Source document:
========================================================================

Today's Papers

Model Ford

The New York Times leads with President Bush’s nomination of Wall Street vet William Donaldson to head the SEC. Donaldson, who worked in the Ford White House (like many of his soon-to-be co-workers) and was head of the NYSE during the early 1990s, is considered a smooth operator and close to the Bush family. The NYT emphasizes that Bush also announced that he’ll give the SEC’s budget a big boost, nearly doubling it from last year’s level. That’s a significant switch; the White House had been opposed to any big increase. The Los Angeles Times and Washington Post lead with the White House’s warning, via a policy position paper on counter-proliferation, that the U.S. will keep “all its options” open (including use of nukes) in the event of an attack by nuclear, chemical, or biological weapons. Bush has made that point before. USA Today leads with word that the U.S. is “preparing to use” landmines for any invasion of Iraq. As USAT reminds, the Clinton administration promised that the U.S. military would stop using mines everywhere but Korea by 2003. The Bush administration has considered overturning that policy, but hasn’t yet done so.

========================================================================

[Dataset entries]
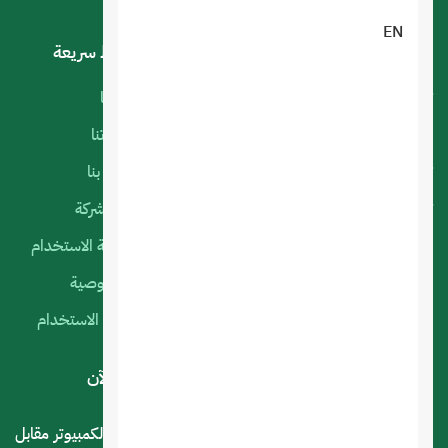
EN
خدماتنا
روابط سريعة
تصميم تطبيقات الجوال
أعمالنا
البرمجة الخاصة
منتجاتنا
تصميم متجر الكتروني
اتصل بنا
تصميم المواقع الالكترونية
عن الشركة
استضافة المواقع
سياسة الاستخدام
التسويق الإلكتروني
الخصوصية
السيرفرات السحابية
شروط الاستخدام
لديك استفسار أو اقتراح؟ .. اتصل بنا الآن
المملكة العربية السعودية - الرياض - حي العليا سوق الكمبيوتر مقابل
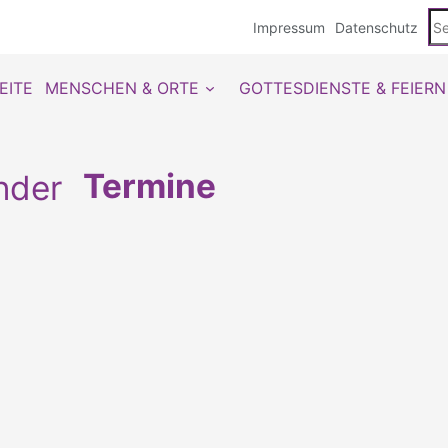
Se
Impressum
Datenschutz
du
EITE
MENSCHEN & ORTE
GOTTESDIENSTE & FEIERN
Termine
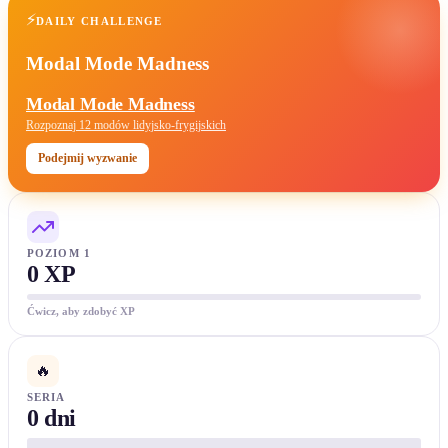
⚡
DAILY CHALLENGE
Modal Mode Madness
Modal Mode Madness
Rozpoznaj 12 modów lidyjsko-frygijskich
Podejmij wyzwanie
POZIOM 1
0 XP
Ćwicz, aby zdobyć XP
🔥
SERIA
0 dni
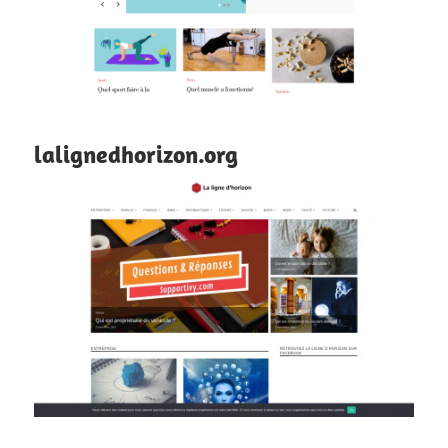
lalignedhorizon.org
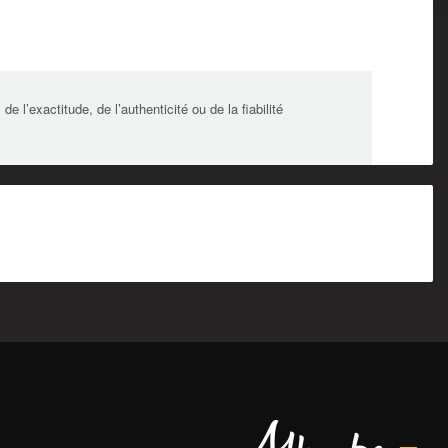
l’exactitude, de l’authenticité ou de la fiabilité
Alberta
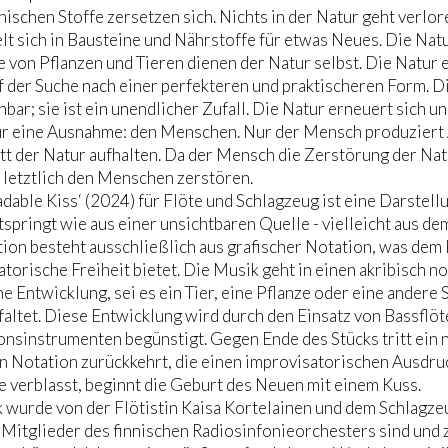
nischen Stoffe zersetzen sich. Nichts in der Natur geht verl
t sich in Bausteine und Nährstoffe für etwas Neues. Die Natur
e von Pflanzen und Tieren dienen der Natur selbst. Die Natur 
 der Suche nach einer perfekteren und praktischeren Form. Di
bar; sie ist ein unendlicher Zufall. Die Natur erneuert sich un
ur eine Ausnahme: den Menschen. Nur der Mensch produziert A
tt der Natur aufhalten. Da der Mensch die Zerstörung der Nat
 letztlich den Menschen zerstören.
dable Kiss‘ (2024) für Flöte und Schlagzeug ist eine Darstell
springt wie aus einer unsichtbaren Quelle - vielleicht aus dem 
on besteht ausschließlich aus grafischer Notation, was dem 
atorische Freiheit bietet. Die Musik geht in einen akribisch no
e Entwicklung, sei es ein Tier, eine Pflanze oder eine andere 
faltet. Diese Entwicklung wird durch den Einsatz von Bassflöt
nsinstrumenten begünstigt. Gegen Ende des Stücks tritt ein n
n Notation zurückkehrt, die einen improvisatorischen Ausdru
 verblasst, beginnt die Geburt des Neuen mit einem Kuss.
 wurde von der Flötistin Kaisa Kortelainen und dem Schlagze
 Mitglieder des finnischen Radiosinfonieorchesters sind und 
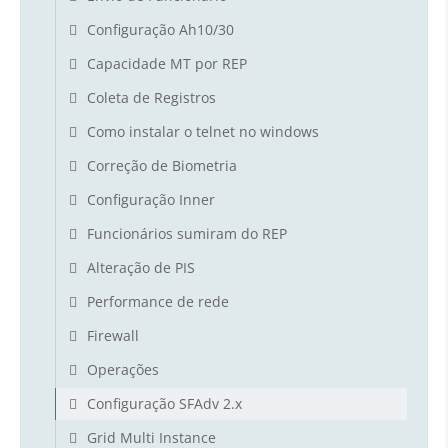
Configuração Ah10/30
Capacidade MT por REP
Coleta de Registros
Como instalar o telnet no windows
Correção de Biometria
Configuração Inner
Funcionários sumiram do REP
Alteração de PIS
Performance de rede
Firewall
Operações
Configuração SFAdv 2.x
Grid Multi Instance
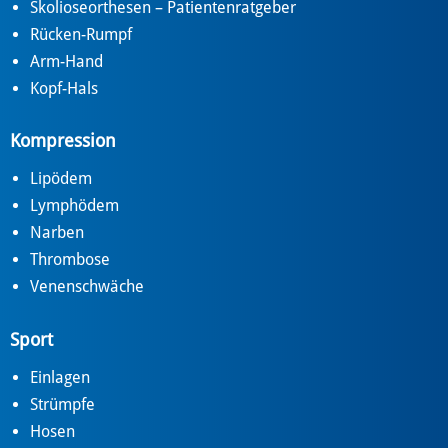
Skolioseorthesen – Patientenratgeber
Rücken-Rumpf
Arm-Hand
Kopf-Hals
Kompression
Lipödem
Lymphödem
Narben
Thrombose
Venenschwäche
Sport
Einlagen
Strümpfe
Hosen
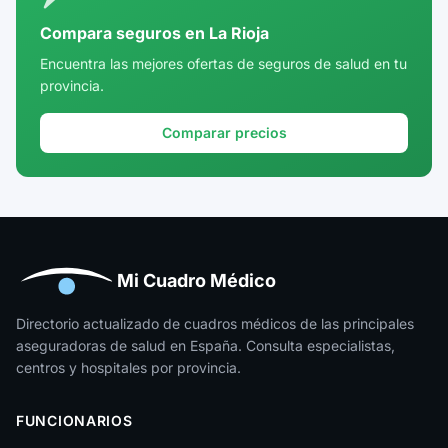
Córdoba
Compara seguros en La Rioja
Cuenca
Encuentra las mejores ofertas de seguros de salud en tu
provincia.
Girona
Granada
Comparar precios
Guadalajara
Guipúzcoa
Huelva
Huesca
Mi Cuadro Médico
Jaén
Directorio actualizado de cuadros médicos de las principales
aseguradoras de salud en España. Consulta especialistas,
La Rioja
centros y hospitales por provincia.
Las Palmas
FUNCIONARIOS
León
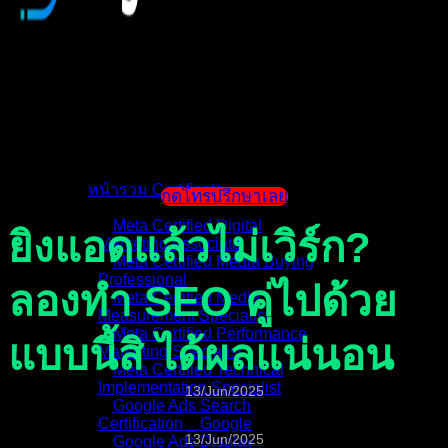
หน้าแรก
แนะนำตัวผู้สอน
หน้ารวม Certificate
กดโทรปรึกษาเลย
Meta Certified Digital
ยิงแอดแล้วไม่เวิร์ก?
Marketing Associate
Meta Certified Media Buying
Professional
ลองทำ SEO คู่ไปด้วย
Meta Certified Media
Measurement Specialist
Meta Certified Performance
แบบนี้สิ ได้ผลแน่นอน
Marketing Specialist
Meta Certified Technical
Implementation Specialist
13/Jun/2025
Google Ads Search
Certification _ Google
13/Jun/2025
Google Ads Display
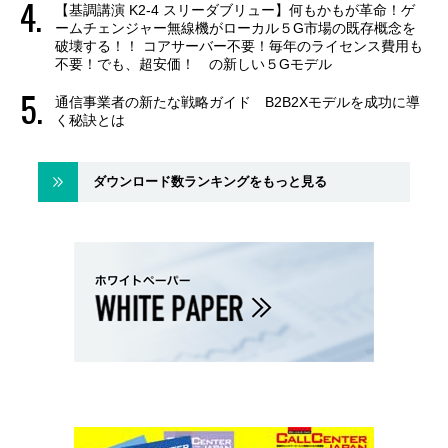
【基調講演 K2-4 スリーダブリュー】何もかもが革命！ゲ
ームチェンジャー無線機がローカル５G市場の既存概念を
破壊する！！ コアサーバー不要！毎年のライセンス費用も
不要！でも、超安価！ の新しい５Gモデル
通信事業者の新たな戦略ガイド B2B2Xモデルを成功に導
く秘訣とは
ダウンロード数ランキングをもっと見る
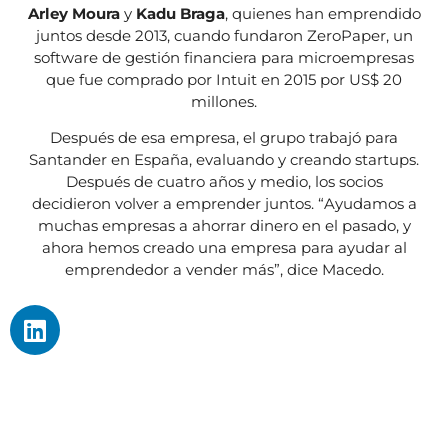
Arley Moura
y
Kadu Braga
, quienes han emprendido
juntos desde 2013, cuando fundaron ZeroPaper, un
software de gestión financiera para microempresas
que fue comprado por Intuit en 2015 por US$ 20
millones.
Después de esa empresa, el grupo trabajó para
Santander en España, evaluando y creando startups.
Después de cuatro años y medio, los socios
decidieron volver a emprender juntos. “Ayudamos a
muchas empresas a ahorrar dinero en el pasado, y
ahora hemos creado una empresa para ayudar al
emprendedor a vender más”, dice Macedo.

========================================================================

What you need to do:
**1.** According to the Today's Papers column, how much did President Bush say he would increase the SEC's budget?
**2.** Pick up the Today's Papers column after its last sentence and continue it.

Results of the exercise:
**1.** He said he would nearly double it from last year's level.

**2.**
The Post points out that consumer groups weren’t all that thrilled with the nomination of Donaldson, who hason occasionpushed for looser financial oversight rules. For example, as NYSE chairman, he argued that foreign companies wanting to sell stock in the U.S. shouldn’t have to conform to U.S. disclosure rules.

The LAT has a piece inside on something TP mentioned yesterday: CSX, the rail freight company run by Treasury Secretary nominee John Snow, has wiggled its way out of paying federal taxes the past few years. (Read a SlateMoneybox” about Bush’s latest economic appointments, including Donaldson and Snow.)

The WP and NYT both front news that the joint congressional committee investigating 9/11 intel failures is going to release its recommendations tomorrow, calling for, among other things, intel agencies to discipline employees who contributed to 9/11-related lapses. The report mostly avoids naming names and according to some critics, including one senator on the committee, pulls its punches. Sen. Richard Shelby, as the NYT details, said he was particularly ticked off that CIA Director George Tenet escaped lashings.

The LAT also says that the Bush administration has  delayed naming Goldman Sachs chairman Stephen Friedman as top economic adviser because tax-cut conservatives are freaked out that Friedman is a big deficit hawk.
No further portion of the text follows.